Podría ser que los nuevos trabajos que se están creando ahora sean trabajos de servicios de baja productividad que agregan poco a la producción. Si esto es así, la contratación debería disminuir pronto (después de todo, el desempleo es un indicador rezagado).
Podríamos estar experimentando un shock de productividad, por ejemplo, porque trabajar desde casa resulta ser pretender trabajar desde casa. Esto parece poco probable, pero no se puede descartar.

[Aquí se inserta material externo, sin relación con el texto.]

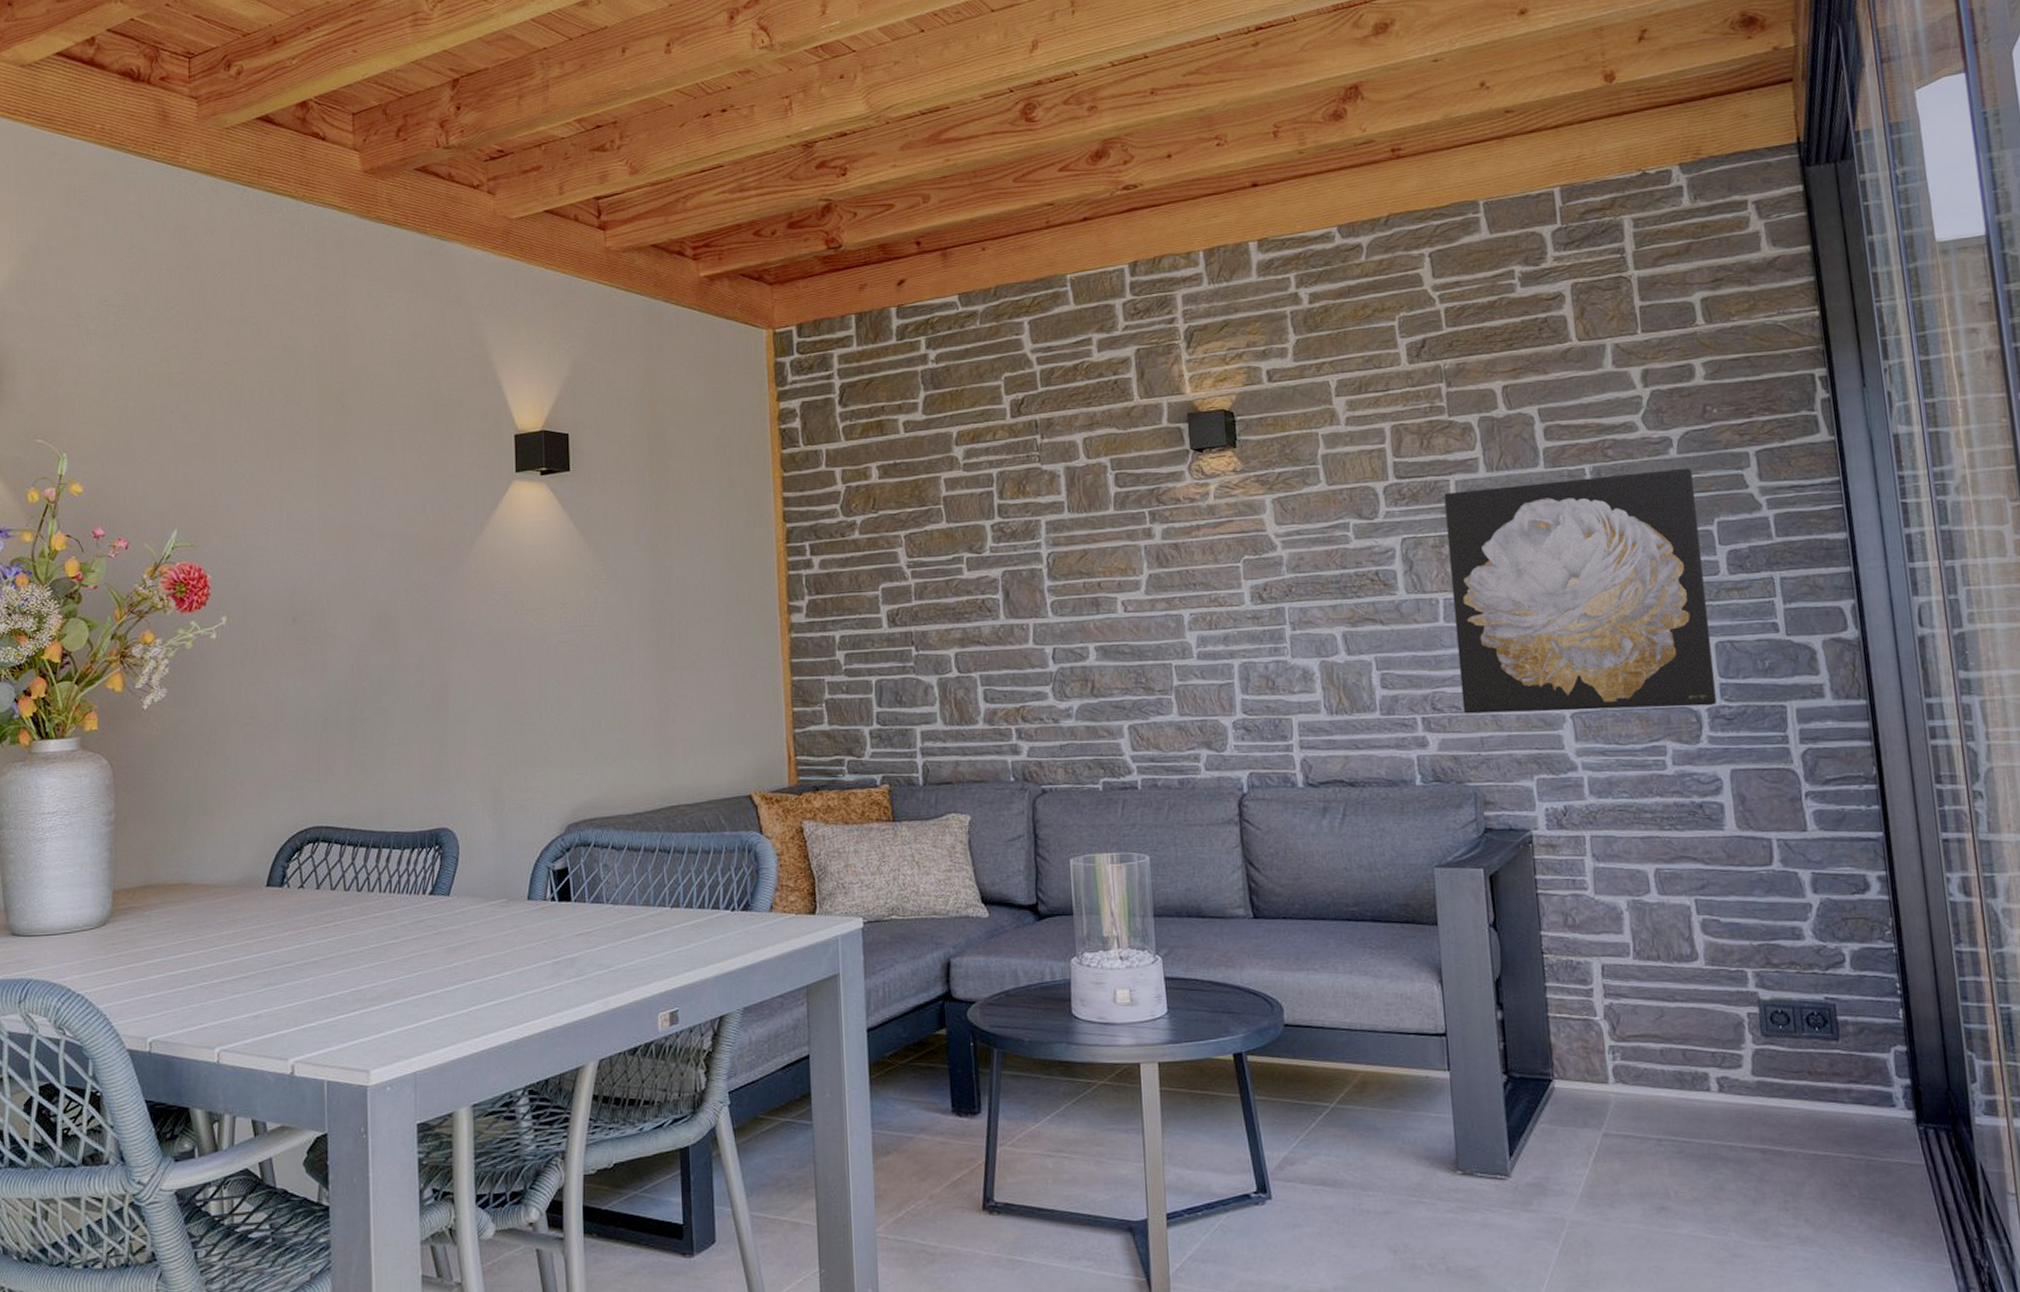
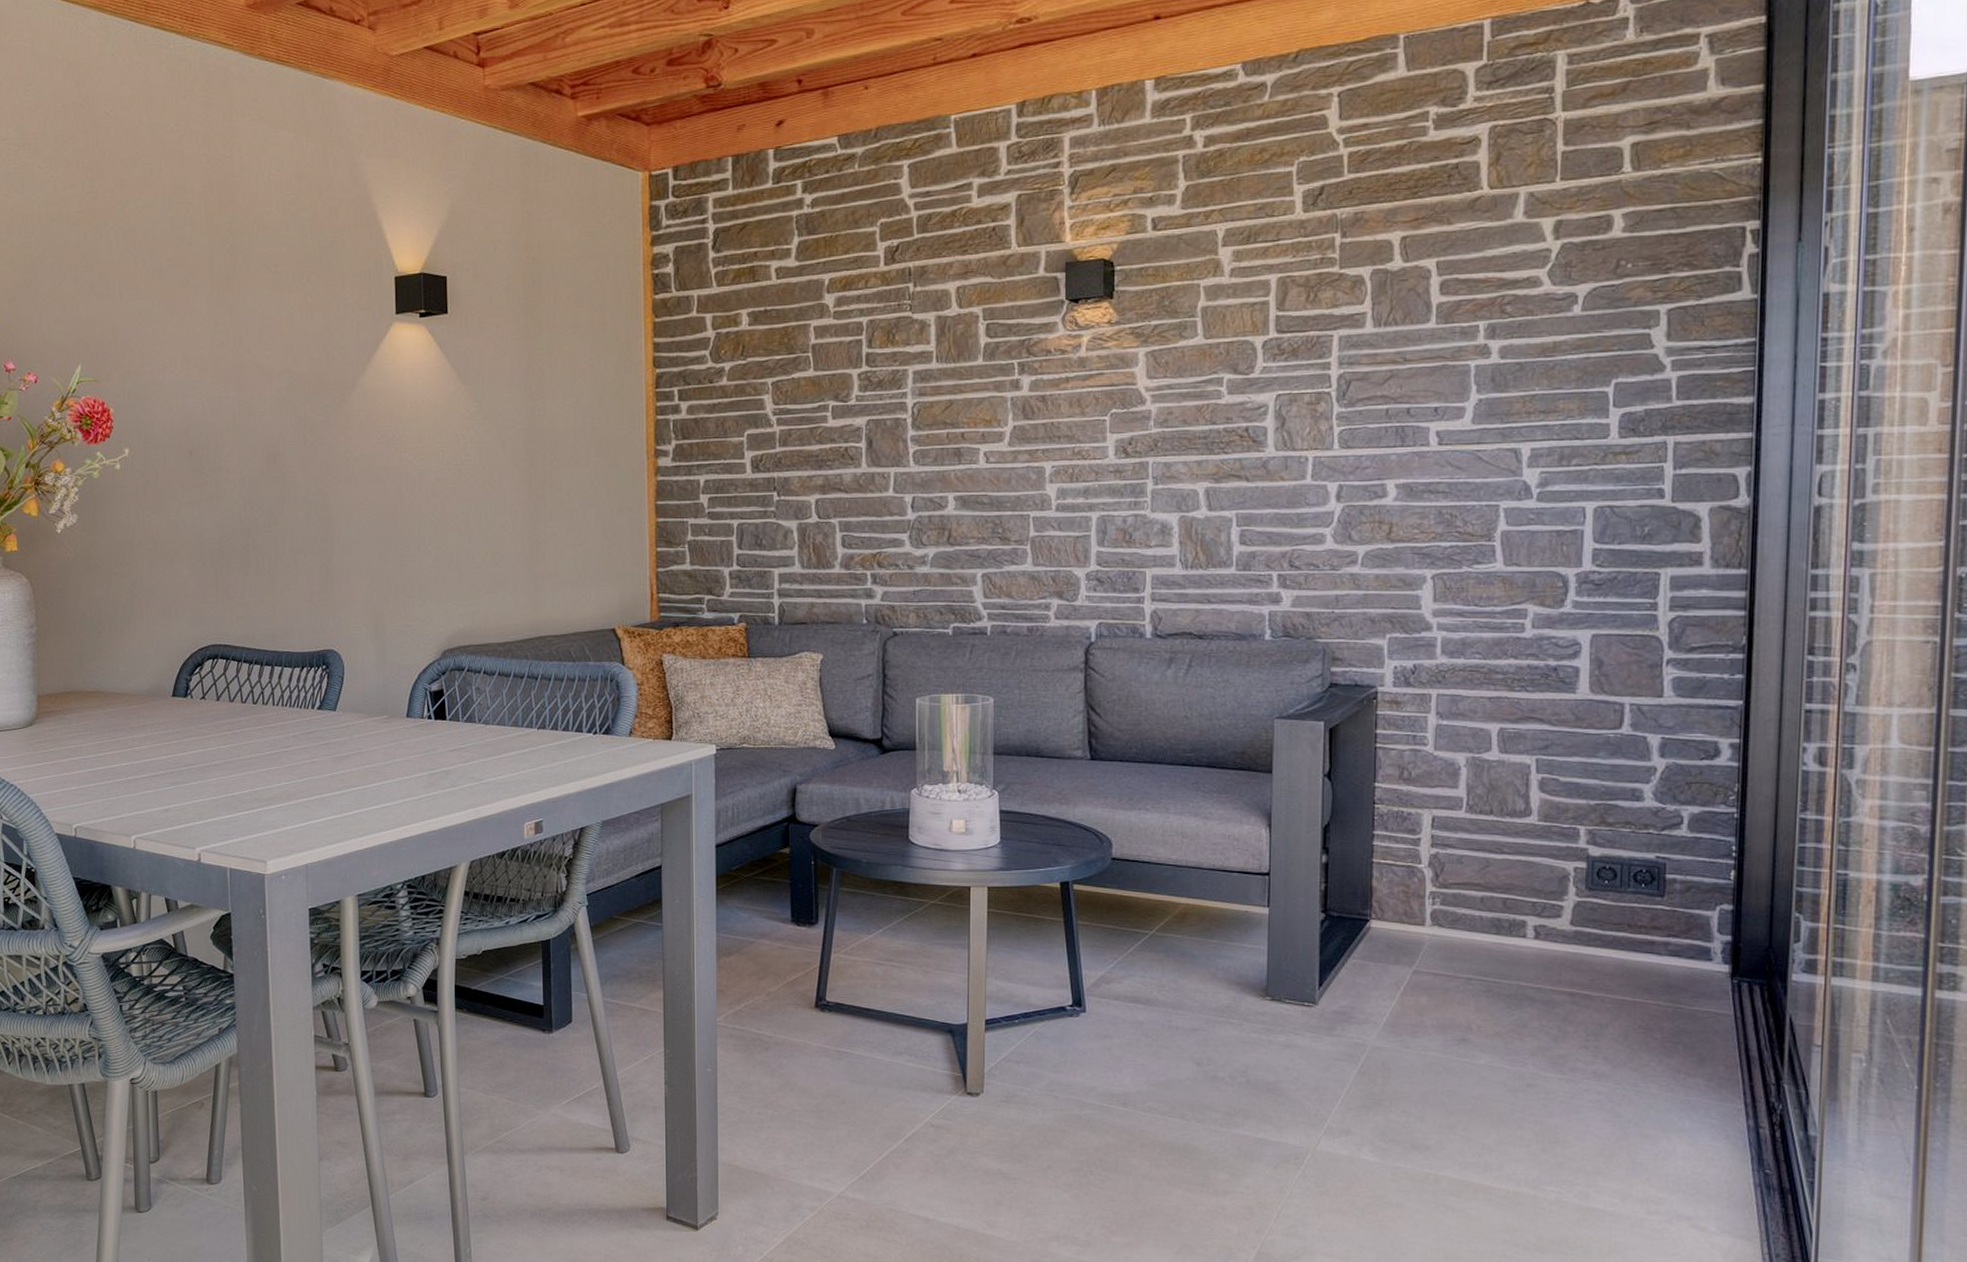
wall art: present [1444,468,1717,714] -> none [1321,326,1596,572]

Sin embargo, la principal preocupación de Rissmiller es que lo que está sucediendo en este momento, ya sea que quiera llamarlo recesión o no, no es suficiente para “restablecer el ciclo” y permitir que la Reserva Federal retroceda. Si la producción más baja que estamos viendo ahora no genera holgura en el mercado laboral, o no se incorporan más trabajadores a la fuerza laboral, entonces el crecimiento de los salarios seguirá siendo fuerte, las expectativas de inflación no disminuirán y la Fed tendrá que seguir endureciendo. El resultado podría ser una recesión prolongada o de doble caída. Este es el sentido en el que las buenas noticias sobre el mercado laboral pueden ser malas noticias para la economía.
Esto es más o menos lo que sucedió a principios de la década de 1980. Una recesión no fue suficiente para romper la inflación. Aquí está el gráfico de PIB e inflación de Strategas entonces:
Esperamos, en cambio, una recesión, y una corta y poco profunda.
una buena lectura
los banco protestas en la provincia de Henan parecen el tipo de cosas que suceden en las primeras etapas de una crisis financiera. ¿O estamos siendo demasiado alarmistas aquí?